= Problem to solve =
Report each line below that contains the string "Bodrum", and copy every such line in full. Case counts.

= Available data =
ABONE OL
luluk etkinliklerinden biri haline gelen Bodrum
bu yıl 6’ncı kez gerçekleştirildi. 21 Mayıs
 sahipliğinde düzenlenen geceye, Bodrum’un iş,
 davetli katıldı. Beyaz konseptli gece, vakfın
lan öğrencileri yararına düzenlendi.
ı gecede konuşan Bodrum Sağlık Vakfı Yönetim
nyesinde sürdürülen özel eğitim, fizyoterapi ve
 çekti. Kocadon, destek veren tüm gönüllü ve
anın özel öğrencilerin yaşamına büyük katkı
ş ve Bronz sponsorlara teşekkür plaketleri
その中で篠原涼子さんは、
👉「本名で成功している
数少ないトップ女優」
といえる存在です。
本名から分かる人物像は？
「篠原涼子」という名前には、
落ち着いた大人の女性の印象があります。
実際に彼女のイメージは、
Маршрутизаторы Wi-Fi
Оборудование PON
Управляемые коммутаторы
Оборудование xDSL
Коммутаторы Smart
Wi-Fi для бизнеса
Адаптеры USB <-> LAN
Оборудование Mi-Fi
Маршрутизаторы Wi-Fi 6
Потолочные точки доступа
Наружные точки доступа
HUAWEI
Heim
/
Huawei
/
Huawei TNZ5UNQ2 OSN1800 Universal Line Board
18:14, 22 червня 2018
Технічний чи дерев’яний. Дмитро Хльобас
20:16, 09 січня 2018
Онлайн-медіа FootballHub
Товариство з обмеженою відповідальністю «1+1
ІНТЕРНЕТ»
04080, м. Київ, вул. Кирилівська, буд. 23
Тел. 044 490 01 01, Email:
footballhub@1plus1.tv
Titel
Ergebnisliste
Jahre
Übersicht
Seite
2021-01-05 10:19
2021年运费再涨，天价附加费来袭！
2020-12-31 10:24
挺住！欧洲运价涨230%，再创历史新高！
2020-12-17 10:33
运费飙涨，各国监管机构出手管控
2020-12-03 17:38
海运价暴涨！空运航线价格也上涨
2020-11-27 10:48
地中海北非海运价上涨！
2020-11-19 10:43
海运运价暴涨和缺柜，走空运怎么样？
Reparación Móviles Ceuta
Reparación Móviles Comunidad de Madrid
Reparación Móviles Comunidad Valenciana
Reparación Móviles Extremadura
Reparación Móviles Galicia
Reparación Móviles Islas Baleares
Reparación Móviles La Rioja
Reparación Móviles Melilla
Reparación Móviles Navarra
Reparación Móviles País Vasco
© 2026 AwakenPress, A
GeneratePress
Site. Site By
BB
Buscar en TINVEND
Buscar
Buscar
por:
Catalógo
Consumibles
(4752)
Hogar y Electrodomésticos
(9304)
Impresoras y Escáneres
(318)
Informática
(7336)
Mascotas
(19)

= Solution =
luluk etkinliklerinden biri haline gelen Bodrum
 sahipliğinde düzenlenen geceye, Bodrum’un iş,
ı gecede konuşan Bodrum Sağlık Vakfı Yönetim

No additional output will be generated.